存储器对象在通过cl_context上下文创建完之后,其所在的GPU端的位置就不变了。因此,我们在循环执行内核程序之前不需要把存储器对象释放掉,然后重新分配。这么做就比较低效了。我们完全可以重用同一个存储器对象。
以下代码在我的MacBook Air上能完全通过编译执行。
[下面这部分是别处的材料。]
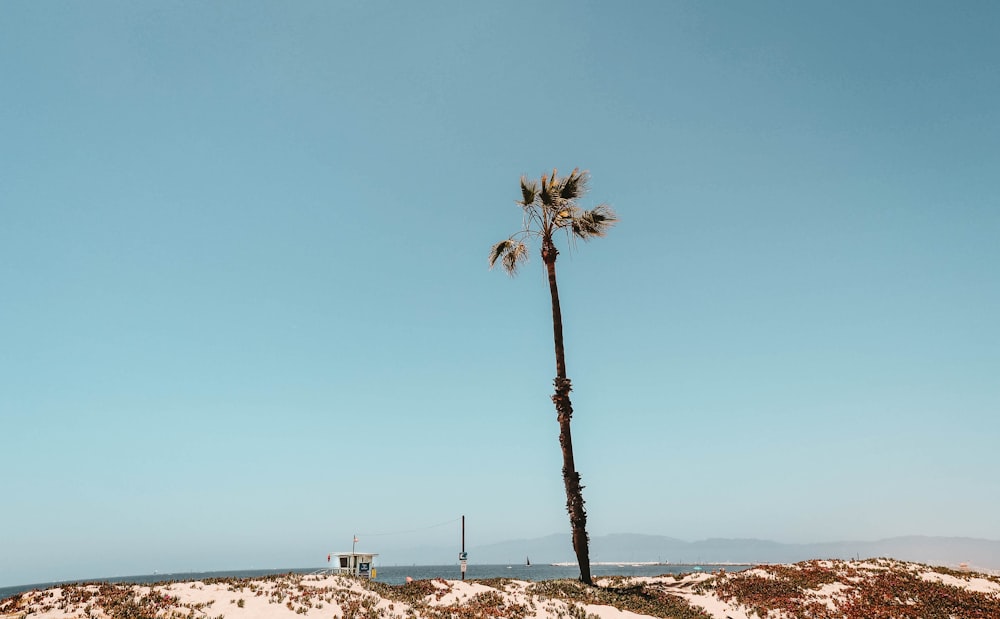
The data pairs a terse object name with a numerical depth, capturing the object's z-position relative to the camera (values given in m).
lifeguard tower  36.00
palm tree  29.62
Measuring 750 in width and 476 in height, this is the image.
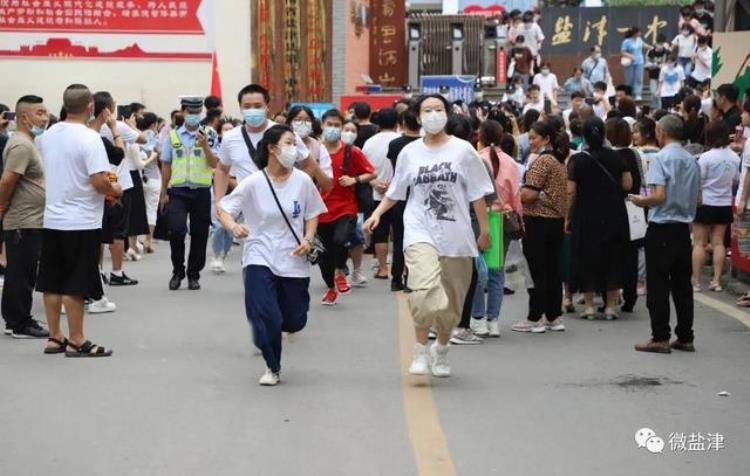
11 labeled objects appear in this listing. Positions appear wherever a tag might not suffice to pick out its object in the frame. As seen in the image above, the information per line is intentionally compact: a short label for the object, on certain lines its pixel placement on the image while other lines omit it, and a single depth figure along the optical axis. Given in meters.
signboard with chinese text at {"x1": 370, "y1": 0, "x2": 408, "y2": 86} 37.22
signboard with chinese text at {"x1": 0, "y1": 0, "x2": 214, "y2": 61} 28.27
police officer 13.97
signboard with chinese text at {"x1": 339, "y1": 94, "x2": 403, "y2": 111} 25.35
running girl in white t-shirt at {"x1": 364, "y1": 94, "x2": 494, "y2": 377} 8.99
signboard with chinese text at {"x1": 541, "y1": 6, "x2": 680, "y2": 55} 36.03
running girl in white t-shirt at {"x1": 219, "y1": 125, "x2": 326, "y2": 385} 8.84
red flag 23.52
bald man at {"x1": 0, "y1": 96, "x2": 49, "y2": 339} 10.77
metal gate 38.97
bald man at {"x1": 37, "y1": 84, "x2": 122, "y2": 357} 9.86
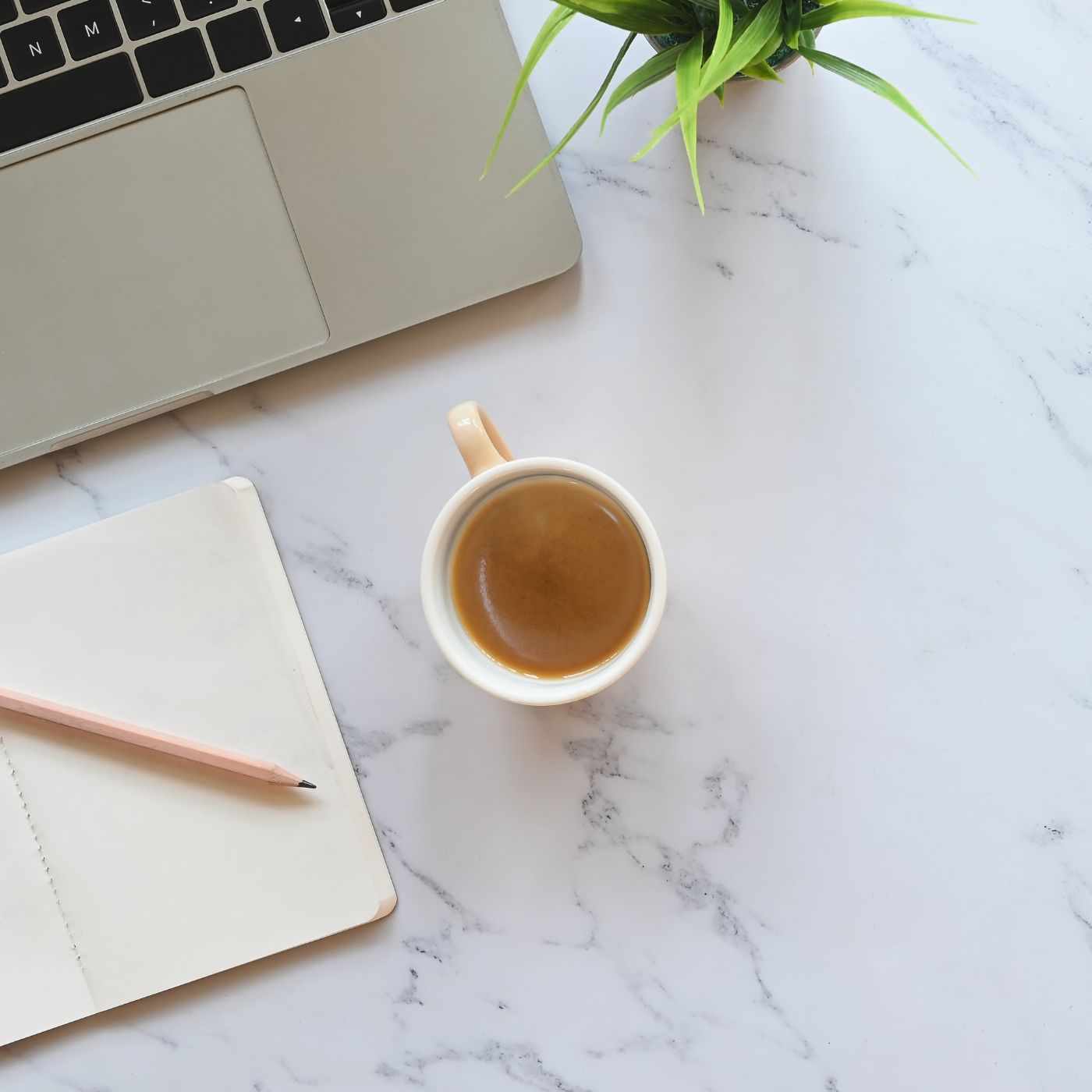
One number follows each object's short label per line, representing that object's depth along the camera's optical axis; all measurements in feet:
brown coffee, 1.79
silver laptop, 1.76
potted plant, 1.39
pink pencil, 1.91
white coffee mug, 1.63
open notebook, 1.94
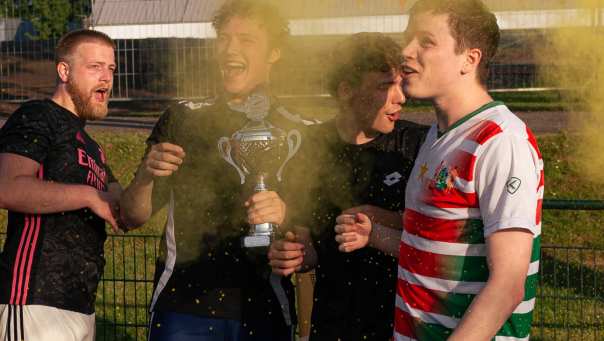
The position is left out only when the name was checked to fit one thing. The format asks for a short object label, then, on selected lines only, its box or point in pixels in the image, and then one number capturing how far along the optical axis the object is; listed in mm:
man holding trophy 4141
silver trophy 3775
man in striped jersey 2885
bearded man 4379
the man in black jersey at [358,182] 4105
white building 4715
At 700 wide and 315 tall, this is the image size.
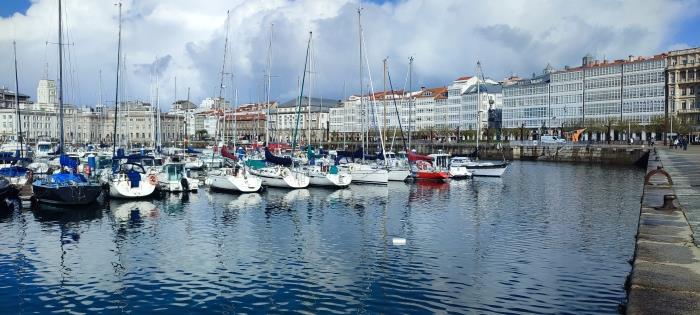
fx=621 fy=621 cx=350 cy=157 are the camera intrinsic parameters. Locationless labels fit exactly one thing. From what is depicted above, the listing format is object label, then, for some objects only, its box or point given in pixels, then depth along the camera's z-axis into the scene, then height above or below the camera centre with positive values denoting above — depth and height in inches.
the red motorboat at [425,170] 2388.0 -120.9
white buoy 1064.7 -175.6
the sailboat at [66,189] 1498.5 -119.6
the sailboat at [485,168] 2640.3 -124.8
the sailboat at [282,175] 2039.9 -116.8
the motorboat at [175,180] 1873.8 -121.9
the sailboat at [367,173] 2194.9 -121.1
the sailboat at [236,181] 1905.8 -128.2
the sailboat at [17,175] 1750.7 -100.8
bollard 957.8 -101.3
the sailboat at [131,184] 1688.0 -120.4
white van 4784.5 -1.0
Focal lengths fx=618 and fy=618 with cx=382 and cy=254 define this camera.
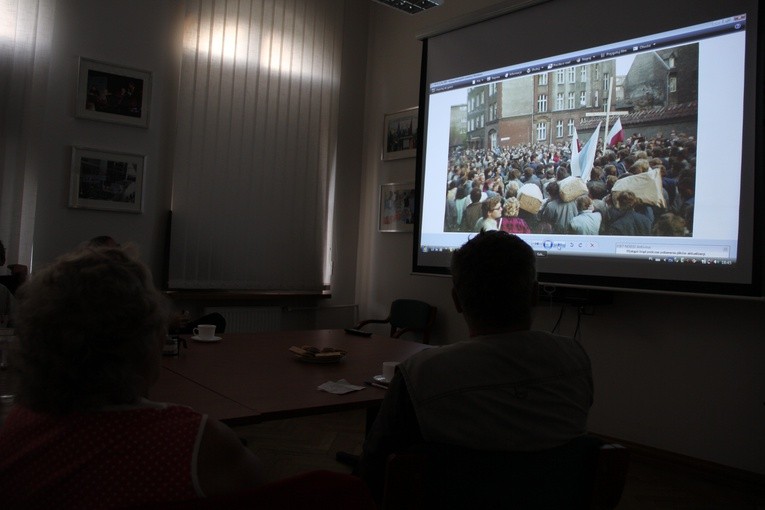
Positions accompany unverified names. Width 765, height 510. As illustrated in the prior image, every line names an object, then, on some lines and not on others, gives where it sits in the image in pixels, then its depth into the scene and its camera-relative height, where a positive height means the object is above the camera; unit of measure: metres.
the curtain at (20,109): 4.15 +1.01
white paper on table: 1.93 -0.36
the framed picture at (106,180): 4.41 +0.60
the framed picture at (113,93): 4.43 +1.24
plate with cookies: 2.35 -0.31
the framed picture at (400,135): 5.27 +1.25
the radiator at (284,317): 5.04 -0.39
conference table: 1.71 -0.36
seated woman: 0.87 -0.23
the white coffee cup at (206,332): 2.78 -0.29
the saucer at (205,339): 2.75 -0.32
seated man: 1.19 -0.22
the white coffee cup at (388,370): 2.09 -0.31
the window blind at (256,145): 4.90 +1.05
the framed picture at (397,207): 5.25 +0.62
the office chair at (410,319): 4.88 -0.32
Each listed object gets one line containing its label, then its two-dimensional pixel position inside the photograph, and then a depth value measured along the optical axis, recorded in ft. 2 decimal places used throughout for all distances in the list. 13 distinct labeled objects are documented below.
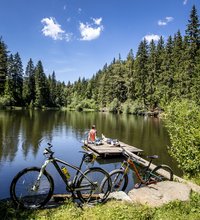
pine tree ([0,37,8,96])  220.43
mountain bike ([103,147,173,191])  23.36
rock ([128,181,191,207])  19.69
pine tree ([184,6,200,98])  159.33
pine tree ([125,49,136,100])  241.88
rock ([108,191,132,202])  19.90
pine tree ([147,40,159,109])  218.79
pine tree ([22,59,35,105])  260.05
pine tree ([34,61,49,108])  270.26
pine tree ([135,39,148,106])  228.39
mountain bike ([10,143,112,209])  17.76
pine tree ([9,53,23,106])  247.29
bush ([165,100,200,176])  31.50
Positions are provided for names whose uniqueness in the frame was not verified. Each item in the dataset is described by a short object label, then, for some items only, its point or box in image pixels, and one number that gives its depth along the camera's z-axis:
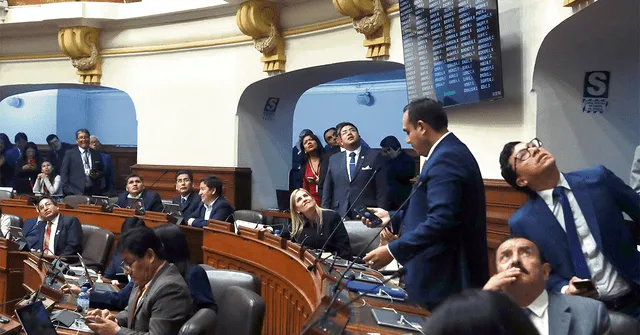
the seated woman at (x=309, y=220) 4.62
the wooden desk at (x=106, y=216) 6.47
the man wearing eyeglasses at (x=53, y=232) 5.98
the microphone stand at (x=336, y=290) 1.97
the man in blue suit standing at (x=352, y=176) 5.71
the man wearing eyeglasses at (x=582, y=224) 2.58
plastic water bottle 3.48
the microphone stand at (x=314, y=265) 3.52
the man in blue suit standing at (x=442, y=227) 2.68
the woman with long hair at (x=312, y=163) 6.63
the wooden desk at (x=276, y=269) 3.44
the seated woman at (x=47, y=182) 8.85
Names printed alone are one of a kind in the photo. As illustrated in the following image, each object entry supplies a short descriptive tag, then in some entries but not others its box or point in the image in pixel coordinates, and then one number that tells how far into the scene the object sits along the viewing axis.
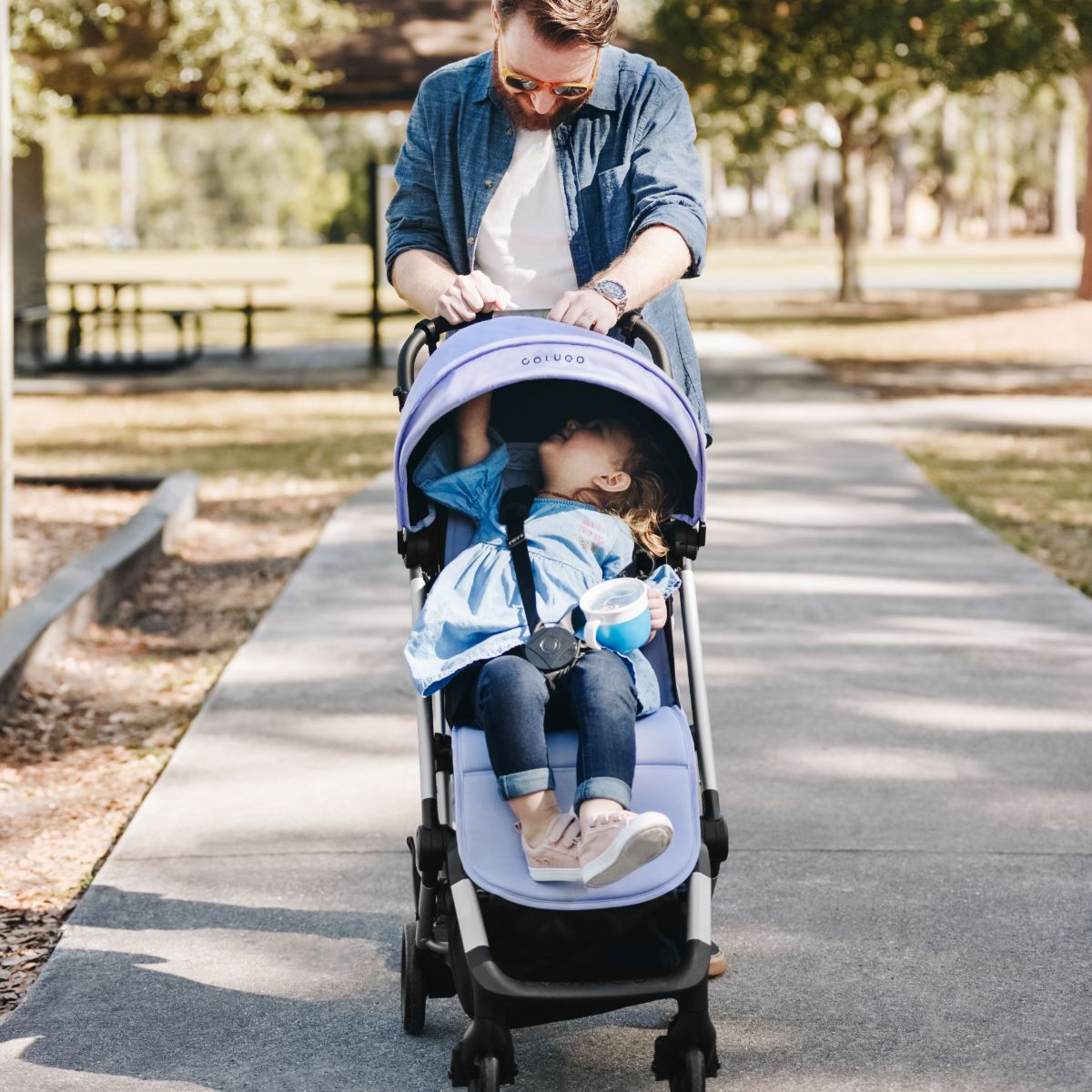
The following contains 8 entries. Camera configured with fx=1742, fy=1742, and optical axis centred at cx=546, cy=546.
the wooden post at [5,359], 7.39
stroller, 3.23
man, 3.79
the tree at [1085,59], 19.91
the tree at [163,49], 16.30
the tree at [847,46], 22.03
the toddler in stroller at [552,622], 3.23
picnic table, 19.09
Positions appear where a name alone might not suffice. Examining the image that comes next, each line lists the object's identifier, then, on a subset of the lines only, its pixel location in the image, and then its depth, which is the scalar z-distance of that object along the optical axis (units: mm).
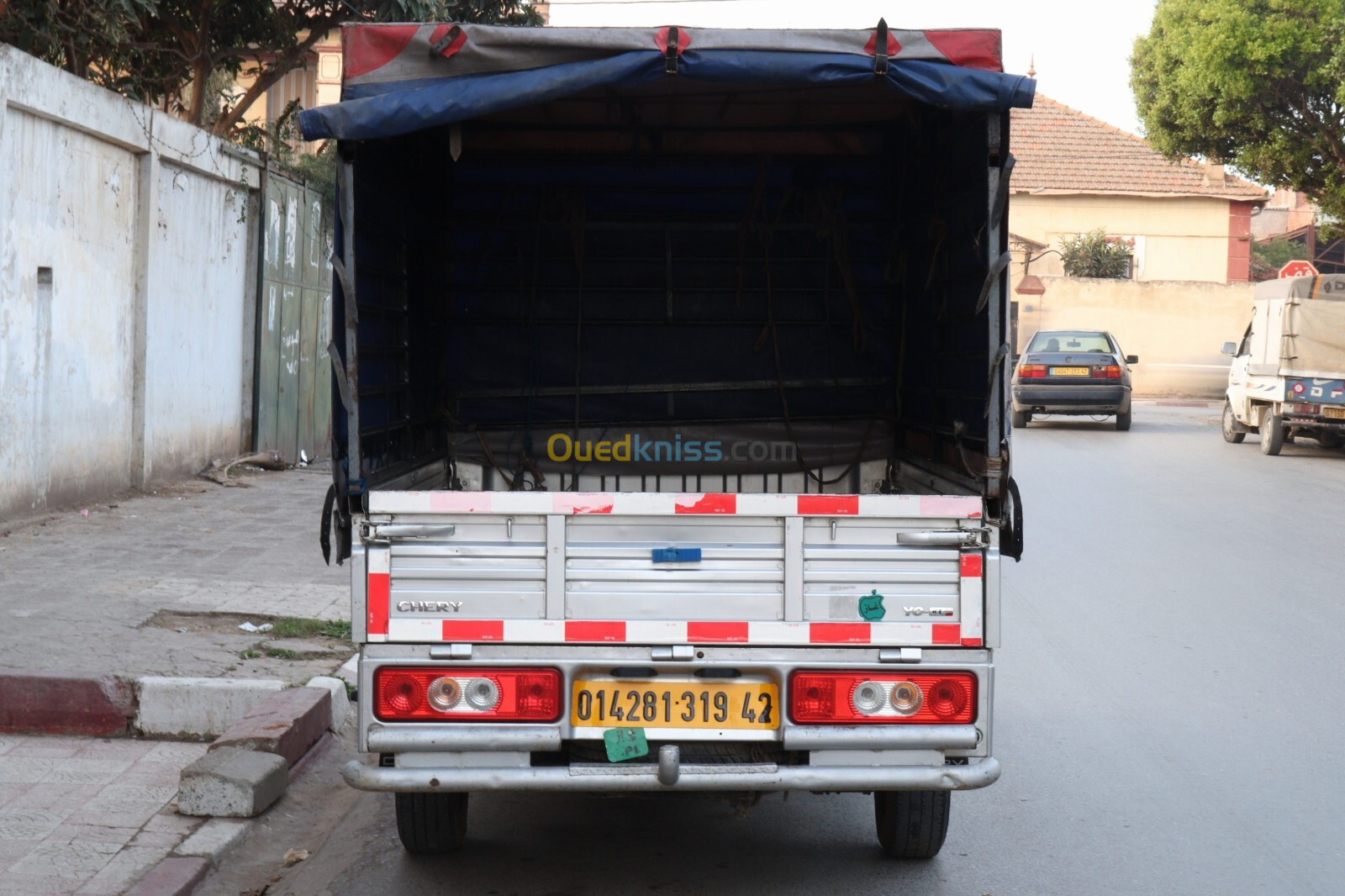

没有任何warning。
执行环境:基于Haswell微架构的Intel Core i7 4650U,Intel HD Graphics 5000,8GB DDR3L,128GB SSD。
OS X 10.9.2 Mavericks,Xcode 5.1,Apple LLVM 5.1,支持GNU11标准的C编译器。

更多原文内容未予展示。